─── Information supplied ───
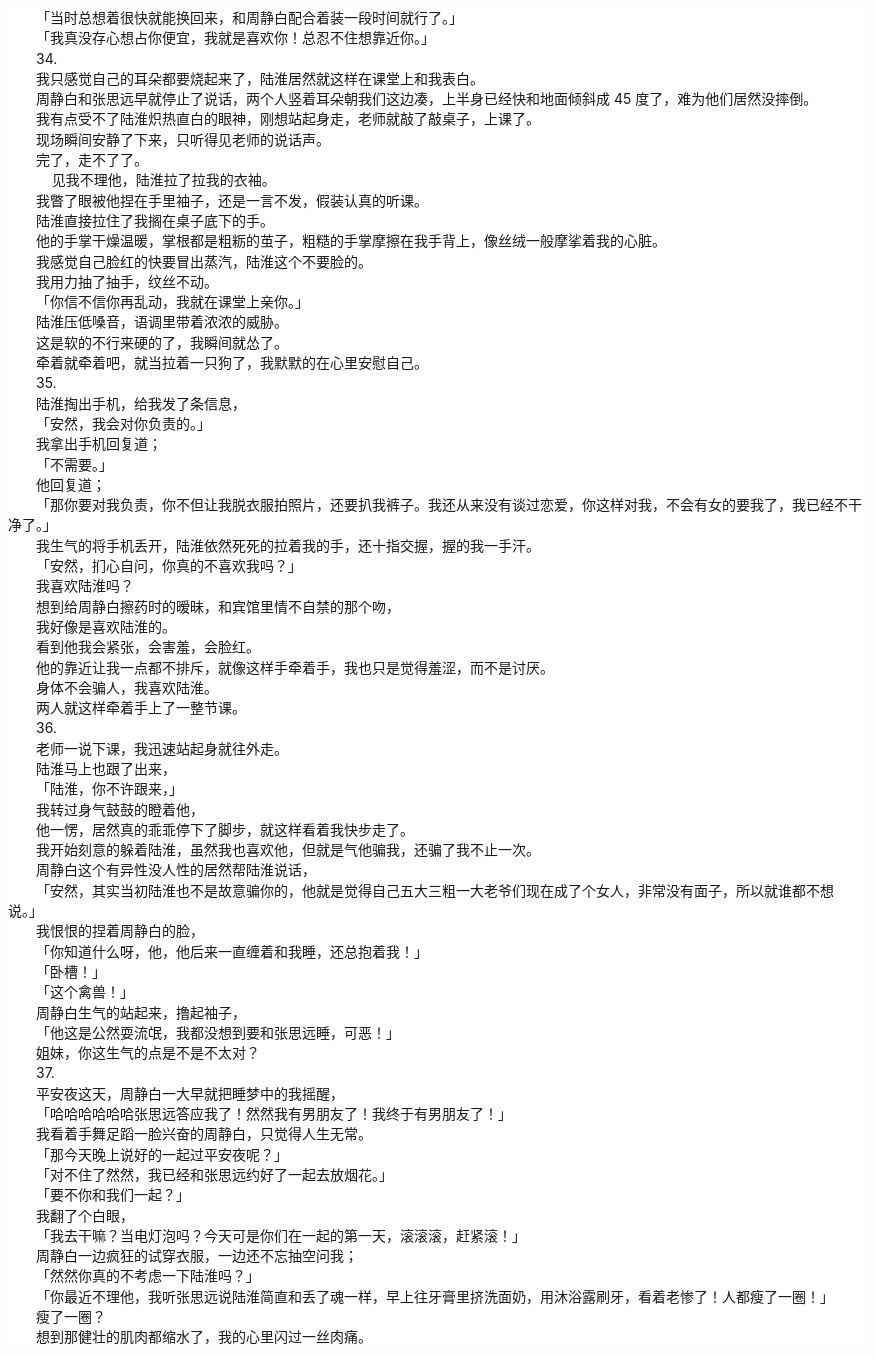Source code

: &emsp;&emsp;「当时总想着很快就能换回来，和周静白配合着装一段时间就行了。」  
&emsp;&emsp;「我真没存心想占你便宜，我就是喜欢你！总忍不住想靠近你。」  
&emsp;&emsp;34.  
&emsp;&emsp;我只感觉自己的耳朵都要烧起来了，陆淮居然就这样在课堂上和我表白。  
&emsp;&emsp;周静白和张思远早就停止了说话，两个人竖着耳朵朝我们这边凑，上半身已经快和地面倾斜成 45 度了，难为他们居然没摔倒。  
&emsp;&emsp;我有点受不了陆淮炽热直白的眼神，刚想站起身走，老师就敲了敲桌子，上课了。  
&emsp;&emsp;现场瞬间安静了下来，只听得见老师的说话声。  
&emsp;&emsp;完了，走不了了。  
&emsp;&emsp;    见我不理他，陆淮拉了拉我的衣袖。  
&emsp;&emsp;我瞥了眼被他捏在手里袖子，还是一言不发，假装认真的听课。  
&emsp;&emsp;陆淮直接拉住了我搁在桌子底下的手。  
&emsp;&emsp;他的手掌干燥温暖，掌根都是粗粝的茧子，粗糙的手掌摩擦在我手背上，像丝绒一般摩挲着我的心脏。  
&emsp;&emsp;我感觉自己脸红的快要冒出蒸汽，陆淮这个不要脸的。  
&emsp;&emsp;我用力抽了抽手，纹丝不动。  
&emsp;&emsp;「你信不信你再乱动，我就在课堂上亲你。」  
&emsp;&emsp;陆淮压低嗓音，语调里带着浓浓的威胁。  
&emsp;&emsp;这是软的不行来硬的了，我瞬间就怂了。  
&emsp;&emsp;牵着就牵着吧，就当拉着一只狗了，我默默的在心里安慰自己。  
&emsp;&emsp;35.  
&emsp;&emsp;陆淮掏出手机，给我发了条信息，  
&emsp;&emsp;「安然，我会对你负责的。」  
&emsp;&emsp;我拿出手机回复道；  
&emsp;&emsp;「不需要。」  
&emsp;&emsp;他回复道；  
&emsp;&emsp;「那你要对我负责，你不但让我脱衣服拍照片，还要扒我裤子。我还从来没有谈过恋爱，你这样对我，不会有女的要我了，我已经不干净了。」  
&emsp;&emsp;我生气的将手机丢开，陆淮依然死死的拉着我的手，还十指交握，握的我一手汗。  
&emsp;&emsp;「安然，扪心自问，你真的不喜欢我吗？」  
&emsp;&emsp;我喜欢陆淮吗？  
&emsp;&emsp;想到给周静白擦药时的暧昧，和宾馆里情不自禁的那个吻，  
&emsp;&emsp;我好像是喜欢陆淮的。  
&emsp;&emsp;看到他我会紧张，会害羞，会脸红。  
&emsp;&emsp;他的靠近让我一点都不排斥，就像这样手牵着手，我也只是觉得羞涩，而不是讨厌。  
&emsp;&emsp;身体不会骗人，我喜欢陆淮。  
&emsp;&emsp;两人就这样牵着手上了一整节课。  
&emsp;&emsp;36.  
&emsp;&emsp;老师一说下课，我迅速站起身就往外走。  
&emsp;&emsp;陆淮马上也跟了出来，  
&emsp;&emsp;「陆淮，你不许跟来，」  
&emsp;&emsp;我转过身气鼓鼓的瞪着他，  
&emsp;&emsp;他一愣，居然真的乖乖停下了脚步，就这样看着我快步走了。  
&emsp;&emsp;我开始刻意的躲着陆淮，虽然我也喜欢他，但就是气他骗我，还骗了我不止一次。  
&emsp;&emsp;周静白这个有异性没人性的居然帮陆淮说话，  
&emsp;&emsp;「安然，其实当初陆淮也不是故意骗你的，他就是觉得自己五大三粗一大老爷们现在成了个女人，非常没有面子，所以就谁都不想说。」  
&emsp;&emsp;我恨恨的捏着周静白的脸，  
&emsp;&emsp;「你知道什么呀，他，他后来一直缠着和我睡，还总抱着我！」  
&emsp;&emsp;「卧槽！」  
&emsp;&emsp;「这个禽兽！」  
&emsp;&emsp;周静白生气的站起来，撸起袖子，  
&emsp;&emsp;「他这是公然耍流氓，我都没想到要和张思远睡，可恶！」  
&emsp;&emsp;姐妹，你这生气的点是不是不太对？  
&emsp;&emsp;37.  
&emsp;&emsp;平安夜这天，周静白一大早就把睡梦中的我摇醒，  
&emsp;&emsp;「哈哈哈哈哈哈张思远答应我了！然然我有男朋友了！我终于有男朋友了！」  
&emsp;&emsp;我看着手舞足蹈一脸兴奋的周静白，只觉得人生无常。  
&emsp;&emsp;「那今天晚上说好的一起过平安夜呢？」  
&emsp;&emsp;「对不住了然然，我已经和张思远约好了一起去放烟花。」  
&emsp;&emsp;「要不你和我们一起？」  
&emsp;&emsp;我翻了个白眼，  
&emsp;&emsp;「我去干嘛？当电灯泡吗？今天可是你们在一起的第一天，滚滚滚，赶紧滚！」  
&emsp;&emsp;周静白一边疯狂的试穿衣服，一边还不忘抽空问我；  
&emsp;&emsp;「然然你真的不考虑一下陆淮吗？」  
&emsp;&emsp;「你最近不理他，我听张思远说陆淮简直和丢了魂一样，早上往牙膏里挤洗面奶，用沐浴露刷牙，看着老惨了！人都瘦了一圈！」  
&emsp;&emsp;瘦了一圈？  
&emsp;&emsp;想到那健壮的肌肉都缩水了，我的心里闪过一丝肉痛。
───
◆ Your assignment: Restate the full listing verbatim and drop every picture.

◆ Solution to the exercise:
Source code

: &emsp;&emsp;「当时总想着很快就能换回来，和周静白配合着装一段时间就行了。」  
&emsp;&emsp;「我真没存心想占你便宜，我就是喜欢你！总忍不住想靠近你。」  
&emsp;&emsp;34.  
&emsp;&emsp;我只感觉自己的耳朵都要烧起来了，陆淮居然就这样在课堂上和我表白。  
&emsp;&emsp;周静白和张思远早就停止了说话，两个人竖着耳朵朝我们这边凑，上半身已经快和地面倾斜成 45 度了，难为他们居然没摔倒。  
&emsp;&emsp;我有点受不了陆淮炽热直白的眼神，刚想站起身走，老师就敲了敲桌子，上课了。  
&emsp;&emsp;现场瞬间安静了下来，只听得见老师的说话声。  
&emsp;&emsp;完了，走不了了。  
&emsp;&emsp;    见我不理他，陆淮拉了拉我的衣袖。  
&emsp;&emsp;我瞥了眼被他捏在手里袖子，还是一言不发，假装认真的听课。  
&emsp;&emsp;陆淮直接拉住了我搁在桌子底下的手。  
&emsp;&emsp;他的手掌干燥温暖，掌根都是粗粝的茧子，粗糙的手掌摩擦在我手背上，像丝绒一般摩挲着我的心脏。  
&emsp;&emsp;我感觉自己脸红的快要冒出蒸汽，陆淮这个不要脸的。  
&emsp;&emsp;我用力抽了抽手，纹丝不动。  
&emsp;&emsp;「你信不信你再乱动，我就在课堂上亲你。」  
&emsp;&emsp;陆淮压低嗓音，语调里带着浓浓的威胁。  
&emsp;&emsp;这是软的不行来硬的了，我瞬间就怂了。  
&emsp;&emsp;牵着就牵着吧，就当拉着一只狗了，我默默的在心里安慰自己。  
&emsp;&emsp;35.  
&emsp;&emsp;陆淮掏出手机，给我发了条信息，  
&emsp;&emsp;「安然，我会对你负责的。」  
&emsp;&emsp;我拿出手机回复道；  
&emsp;&emsp;「不需要。」  
&emsp;&emsp;他回复道；  
&emsp;&emsp;「那你要对我负责，你不但让我脱衣服拍照片，还要扒我裤子。我还从来没有谈过恋爱，你这样对我，不会有女的要我了，我已经不干净了。」  
&emsp;&emsp;我生气的将手机丢开，陆淮依然死死的拉着我的手，还十指交握，握的我一手汗。  
&emsp;&emsp;「安然，扪心自问，你真的不喜欢我吗？」  
&emsp;&emsp;我喜欢陆淮吗？  
&emsp;&emsp;想到给周静白擦药时的暧昧，和宾馆里情不自禁的那个吻，  
&emsp;&emsp;我好像是喜欢陆淮的。  
&emsp;&emsp;看到他我会紧张，会害羞，会脸红。  
&emsp;&emsp;他的靠近让我一点都不排斥，就像这样手牵着手，我也只是觉得羞涩，而不是讨厌。  
&emsp;&emsp;身体不会骗人，我喜欢陆淮。  
&emsp;&emsp;两人就这样牵着手上了一整节课。  
&emsp;&emsp;36.  
&emsp;&emsp;老师一说下课，我迅速站起身就往外走。  
&emsp;&emsp;陆淮马上也跟了出来，  
&emsp;&emsp;「陆淮，你不许跟来，」  
&emsp;&emsp;我转过身气鼓鼓的瞪着他，  
&emsp;&emsp;他一愣，居然真的乖乖停下了脚步，就这样看着我快步走了。  
&emsp;&emsp;我开始刻意的躲着陆淮，虽然我也喜欢他，但就是气他骗我，还骗了我不止一次。  
&emsp;&emsp;周静白这个有异性没人性的居然帮陆淮说话，  
&emsp;&emsp;「安然，其实当初陆淮也不是故意骗你的，他就是觉得自己五大三粗一大老爷们现在成了个女人，非常没有面子，所以就谁都不想说。」  
&emsp;&emsp;我恨恨的捏着周静白的脸，  
&emsp;&emsp;「你知道什么呀，他，他后来一直缠着和我睡，还总抱着我！」  
&emsp;&emsp;「卧槽！」  
&emsp;&emsp;「这个禽兽！」  
&emsp;&emsp;周静白生气的站起来，撸起袖子，  
&emsp;&emsp;「他这是公然耍流氓，我都没想到要和张思远睡，可恶！」  
&emsp;&emsp;姐妹，你这生气的点是不是不太对？  
&emsp;&emsp;37.  
&emsp;&emsp;平安夜这天，周静白一大早就把睡梦中的我摇醒，  
&emsp;&emsp;「哈哈哈哈哈哈张思远答应我了！然然我有男朋友了！我终于有男朋友了！」  
&emsp;&emsp;我看着手舞足蹈一脸兴奋的周静白，只觉得人生无常。  
&emsp;&emsp;「那今天晚上说好的一起过平安夜呢？」  
&emsp;&emsp;「对不住了然然，我已经和张思远约好了一起去放烟花。」  
&emsp;&emsp;「要不你和我们一起？」  
&emsp;&emsp;我翻了个白眼，  
&emsp;&emsp;「我去干嘛？当电灯泡吗？今天可是你们在一起的第一天，滚滚滚，赶紧滚！」  
&emsp;&emsp;周静白一边疯狂的试穿衣服，一边还不忘抽空问我；  
&emsp;&emsp;「然然你真的不考虑一下陆淮吗？」  
&emsp;&emsp;「你最近不理他，我听张思远说陆淮简直和丢了魂一样，早上往牙膏里挤洗面奶，用沐浴露刷牙，看着老惨了！人都瘦了一圈！」  
&emsp;&emsp;瘦了一圈？  
&emsp;&emsp;想到那健壮的肌肉都缩水了，我的心里闪过一丝肉痛。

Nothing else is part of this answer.